Tenía 17 y estaba a menos de un mes de cumplir 18 cuando leí El túnel. En ese momento comenzaba a gustarme alguien a una velocidad absurda que ni yo mismo podía controlar. Carecía de la suficiente madurez emocional y no llevaba freno de mano. A pesar de eso, guardé silencio por ocho meses, algo que hasta la fecha me sigue dando risa, porque cuando he sentido algo lo expreso. Tarde o temprano siempre digo lo que siento. No puedo evitarlo.

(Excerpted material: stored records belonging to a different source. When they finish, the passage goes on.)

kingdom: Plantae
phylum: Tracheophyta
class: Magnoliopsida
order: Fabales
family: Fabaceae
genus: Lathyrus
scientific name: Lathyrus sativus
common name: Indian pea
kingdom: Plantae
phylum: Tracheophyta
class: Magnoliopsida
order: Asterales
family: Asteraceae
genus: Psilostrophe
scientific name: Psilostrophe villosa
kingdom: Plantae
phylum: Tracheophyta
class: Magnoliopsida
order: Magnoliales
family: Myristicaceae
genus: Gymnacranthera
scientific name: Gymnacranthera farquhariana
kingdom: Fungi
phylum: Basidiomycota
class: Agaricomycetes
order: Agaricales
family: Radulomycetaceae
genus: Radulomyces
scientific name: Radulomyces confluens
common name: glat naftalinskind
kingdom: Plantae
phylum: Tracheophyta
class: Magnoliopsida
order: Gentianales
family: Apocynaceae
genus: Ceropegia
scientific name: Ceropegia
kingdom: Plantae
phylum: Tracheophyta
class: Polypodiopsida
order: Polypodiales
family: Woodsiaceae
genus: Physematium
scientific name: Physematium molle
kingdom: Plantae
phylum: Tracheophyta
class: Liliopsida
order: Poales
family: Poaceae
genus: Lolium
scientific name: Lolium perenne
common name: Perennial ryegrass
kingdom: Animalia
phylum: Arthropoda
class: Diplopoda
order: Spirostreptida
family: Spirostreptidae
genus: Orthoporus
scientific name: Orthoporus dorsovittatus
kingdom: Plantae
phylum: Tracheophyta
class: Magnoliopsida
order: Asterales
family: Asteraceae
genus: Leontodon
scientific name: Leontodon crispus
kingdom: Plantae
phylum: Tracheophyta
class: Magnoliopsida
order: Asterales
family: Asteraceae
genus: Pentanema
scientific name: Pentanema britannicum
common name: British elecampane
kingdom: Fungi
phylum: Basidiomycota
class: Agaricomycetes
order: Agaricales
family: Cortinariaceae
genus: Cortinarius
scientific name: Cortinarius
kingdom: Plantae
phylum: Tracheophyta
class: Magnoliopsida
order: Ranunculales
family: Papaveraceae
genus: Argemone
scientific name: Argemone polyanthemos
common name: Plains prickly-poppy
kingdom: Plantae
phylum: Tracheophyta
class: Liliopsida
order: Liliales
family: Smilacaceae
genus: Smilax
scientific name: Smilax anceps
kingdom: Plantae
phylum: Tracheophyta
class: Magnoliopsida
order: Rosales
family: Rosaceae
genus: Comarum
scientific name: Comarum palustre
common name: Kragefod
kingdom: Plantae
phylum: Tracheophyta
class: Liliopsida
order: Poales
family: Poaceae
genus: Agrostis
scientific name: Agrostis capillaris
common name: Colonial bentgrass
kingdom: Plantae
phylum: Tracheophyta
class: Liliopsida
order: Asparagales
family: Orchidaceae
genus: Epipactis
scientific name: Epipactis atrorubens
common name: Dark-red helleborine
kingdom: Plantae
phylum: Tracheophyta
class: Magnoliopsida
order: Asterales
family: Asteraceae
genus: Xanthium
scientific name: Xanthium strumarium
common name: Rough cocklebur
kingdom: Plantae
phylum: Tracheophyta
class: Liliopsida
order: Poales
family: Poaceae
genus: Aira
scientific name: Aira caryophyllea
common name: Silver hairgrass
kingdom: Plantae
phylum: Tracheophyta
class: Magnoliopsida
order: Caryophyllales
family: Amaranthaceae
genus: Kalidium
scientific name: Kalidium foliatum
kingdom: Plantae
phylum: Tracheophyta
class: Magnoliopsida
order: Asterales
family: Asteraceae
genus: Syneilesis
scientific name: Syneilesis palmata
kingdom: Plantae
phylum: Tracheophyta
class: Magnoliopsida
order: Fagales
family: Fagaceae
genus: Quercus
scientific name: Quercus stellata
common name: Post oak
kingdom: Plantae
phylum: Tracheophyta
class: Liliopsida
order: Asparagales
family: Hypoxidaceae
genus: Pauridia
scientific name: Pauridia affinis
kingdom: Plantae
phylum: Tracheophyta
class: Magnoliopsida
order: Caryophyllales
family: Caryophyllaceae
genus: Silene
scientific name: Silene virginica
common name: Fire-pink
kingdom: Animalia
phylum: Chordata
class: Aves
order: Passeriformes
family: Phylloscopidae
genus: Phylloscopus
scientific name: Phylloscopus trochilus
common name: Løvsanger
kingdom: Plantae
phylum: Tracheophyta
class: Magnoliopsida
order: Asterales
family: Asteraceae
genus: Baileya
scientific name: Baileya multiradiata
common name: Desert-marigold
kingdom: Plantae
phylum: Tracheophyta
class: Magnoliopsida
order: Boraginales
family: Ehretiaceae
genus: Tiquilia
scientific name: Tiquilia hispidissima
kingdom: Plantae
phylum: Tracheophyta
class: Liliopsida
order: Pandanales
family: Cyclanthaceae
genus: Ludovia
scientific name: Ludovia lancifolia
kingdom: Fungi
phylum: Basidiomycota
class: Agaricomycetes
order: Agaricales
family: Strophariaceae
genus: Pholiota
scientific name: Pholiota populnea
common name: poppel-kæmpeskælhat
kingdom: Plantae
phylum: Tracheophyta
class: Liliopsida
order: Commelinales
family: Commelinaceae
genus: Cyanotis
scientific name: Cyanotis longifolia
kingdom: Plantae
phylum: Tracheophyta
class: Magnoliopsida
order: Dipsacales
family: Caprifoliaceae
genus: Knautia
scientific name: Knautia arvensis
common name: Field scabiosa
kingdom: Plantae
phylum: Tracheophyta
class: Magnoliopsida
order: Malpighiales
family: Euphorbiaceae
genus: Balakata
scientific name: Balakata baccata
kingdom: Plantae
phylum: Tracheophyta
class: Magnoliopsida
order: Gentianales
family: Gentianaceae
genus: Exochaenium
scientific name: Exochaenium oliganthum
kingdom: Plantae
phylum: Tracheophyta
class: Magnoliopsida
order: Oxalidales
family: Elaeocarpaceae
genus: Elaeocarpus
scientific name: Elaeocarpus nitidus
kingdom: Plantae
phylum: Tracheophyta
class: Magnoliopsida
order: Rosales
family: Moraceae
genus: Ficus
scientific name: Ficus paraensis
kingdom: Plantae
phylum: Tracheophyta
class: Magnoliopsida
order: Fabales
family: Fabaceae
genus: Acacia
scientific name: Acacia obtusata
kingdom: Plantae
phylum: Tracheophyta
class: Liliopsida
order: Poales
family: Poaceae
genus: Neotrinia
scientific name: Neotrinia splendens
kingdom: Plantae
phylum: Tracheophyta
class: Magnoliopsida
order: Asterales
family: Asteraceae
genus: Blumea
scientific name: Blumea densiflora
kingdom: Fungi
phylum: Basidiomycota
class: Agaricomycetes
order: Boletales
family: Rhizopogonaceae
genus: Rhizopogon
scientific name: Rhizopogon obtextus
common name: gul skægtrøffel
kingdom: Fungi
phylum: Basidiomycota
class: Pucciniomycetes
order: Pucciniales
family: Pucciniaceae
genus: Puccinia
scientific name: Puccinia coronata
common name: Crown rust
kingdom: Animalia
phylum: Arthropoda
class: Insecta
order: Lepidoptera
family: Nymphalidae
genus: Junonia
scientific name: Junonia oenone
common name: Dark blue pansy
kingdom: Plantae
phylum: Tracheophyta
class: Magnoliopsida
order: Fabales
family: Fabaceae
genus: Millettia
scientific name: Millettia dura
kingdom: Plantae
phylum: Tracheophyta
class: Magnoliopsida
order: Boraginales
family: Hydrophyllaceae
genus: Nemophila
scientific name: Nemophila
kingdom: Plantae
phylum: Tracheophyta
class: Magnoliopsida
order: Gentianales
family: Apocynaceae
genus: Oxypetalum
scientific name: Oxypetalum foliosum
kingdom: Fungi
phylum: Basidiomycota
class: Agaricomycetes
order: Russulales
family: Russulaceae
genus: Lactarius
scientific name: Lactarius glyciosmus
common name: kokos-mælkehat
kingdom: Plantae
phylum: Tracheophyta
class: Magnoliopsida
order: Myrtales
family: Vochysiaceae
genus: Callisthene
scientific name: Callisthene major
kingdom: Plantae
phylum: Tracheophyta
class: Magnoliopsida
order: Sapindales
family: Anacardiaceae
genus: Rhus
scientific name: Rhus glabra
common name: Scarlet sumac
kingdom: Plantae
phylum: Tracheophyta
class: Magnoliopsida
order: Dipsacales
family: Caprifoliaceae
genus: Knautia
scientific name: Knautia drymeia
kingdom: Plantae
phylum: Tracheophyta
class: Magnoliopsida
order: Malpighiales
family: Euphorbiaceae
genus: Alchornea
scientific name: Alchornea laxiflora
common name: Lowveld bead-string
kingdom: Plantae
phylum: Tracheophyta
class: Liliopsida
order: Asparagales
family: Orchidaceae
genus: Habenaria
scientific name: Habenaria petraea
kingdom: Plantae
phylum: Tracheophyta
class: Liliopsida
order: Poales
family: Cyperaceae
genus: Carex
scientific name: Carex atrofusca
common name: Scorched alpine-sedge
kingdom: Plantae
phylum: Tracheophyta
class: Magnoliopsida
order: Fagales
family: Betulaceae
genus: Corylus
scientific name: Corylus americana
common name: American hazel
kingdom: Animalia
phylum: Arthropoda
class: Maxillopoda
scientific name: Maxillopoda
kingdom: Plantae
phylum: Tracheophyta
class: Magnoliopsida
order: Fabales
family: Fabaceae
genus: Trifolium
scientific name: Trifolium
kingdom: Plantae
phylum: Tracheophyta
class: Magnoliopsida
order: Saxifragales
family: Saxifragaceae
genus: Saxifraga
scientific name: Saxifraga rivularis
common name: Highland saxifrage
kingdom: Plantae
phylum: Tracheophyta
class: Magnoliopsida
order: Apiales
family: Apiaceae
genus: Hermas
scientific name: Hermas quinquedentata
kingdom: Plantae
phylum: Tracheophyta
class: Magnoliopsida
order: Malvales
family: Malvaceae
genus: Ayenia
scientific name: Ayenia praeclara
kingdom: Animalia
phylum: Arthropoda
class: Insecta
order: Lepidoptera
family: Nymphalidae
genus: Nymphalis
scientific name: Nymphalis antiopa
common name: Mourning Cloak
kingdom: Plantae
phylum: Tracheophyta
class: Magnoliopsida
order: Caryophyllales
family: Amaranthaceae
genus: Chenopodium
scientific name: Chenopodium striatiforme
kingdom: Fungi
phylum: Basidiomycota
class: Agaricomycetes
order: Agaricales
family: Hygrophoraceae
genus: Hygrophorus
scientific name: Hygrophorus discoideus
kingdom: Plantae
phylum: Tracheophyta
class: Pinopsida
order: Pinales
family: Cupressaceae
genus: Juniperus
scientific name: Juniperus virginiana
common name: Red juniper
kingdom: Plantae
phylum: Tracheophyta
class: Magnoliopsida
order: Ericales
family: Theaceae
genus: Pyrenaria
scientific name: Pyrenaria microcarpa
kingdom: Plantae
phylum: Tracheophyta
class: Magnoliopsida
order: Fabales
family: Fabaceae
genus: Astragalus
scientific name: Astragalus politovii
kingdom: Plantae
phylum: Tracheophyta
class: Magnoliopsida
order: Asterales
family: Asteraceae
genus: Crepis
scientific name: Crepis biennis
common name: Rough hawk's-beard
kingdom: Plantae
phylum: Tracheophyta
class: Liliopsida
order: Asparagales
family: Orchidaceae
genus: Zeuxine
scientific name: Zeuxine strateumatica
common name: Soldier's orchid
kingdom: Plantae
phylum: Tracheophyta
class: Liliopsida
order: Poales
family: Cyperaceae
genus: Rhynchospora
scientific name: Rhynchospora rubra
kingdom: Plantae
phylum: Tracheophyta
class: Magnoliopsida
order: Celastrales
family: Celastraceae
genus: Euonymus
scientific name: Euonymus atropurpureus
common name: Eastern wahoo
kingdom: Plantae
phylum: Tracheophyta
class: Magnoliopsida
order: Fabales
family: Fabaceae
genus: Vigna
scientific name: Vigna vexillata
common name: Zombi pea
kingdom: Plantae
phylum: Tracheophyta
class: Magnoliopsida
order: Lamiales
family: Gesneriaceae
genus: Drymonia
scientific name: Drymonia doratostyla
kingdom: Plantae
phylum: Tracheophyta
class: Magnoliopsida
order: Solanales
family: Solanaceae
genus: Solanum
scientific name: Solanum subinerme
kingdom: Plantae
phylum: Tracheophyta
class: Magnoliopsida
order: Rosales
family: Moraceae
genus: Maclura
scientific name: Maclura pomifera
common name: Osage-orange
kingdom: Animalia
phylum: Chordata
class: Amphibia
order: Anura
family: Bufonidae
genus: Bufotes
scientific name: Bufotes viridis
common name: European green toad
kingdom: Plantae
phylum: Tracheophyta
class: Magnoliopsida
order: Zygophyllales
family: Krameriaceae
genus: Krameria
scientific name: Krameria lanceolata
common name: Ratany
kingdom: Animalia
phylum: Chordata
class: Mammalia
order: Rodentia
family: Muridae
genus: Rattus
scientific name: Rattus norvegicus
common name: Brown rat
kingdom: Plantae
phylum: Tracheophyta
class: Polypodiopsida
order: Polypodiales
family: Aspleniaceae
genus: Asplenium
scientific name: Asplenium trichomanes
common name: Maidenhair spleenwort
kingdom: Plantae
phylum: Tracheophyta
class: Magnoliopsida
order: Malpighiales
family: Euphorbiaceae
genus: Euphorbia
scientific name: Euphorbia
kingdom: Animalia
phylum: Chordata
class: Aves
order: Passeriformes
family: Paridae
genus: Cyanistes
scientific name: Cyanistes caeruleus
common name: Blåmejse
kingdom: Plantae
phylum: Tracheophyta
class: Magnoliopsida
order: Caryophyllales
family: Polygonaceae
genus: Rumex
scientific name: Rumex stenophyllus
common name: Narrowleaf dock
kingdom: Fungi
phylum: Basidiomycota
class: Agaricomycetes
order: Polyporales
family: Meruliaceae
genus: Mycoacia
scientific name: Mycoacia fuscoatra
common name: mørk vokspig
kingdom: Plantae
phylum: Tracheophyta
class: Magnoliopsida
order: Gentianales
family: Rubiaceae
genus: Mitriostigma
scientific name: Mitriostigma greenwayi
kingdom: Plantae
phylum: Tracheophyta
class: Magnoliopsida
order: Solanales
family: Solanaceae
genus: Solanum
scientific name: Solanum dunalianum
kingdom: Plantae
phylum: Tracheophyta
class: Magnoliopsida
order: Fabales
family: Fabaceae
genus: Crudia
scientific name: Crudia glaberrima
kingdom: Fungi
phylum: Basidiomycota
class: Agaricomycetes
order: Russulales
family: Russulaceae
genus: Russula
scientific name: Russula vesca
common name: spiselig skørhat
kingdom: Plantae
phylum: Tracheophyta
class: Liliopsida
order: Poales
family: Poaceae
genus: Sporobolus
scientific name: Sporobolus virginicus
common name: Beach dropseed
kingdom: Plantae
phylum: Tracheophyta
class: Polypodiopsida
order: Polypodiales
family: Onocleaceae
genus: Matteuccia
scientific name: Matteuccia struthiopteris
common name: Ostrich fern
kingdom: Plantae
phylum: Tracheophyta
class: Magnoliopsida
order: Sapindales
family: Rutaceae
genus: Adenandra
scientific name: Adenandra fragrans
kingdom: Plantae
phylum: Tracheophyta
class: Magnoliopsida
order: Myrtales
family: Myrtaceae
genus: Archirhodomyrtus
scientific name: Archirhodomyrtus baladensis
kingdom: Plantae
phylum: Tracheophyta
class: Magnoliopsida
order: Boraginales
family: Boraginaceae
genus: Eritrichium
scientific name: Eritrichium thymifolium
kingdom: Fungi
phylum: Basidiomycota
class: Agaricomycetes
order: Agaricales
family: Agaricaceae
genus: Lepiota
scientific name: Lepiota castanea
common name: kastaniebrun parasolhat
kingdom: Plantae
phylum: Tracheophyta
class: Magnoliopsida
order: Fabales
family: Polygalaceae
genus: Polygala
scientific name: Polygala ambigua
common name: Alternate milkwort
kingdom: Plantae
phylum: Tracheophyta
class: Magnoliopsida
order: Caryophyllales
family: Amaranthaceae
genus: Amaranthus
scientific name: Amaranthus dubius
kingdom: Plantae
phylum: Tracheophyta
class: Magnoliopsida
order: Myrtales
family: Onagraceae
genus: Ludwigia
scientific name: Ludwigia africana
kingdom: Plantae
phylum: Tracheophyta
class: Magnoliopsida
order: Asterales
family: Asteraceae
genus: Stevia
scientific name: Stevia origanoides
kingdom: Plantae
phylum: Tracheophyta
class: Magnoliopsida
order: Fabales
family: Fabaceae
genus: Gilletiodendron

No considero que la novela de Sabato sea mi libro favorito. Creo que es injusto tener un libro favorito. Si alguien me lo pregunta casi nunca sé qué responder. Hay libros que he leído varias veces… quizá ese es un parámetro. El túnel, para mí, es otra cosa. Es un libro con el que poseo una conexión muy particular y me sirve de recurso mnemotécnico para evocar situaciones también particulares. Quienes son cercanos a mí saben perfectamente que puedo recitar de memoria y puedo escribir con toda su puntuación el famoso fragmento, ese que no puedo evitar escribir, porque siempre me lo repito como un mantra (puede saltárselo si gusta, porque es un poco largo).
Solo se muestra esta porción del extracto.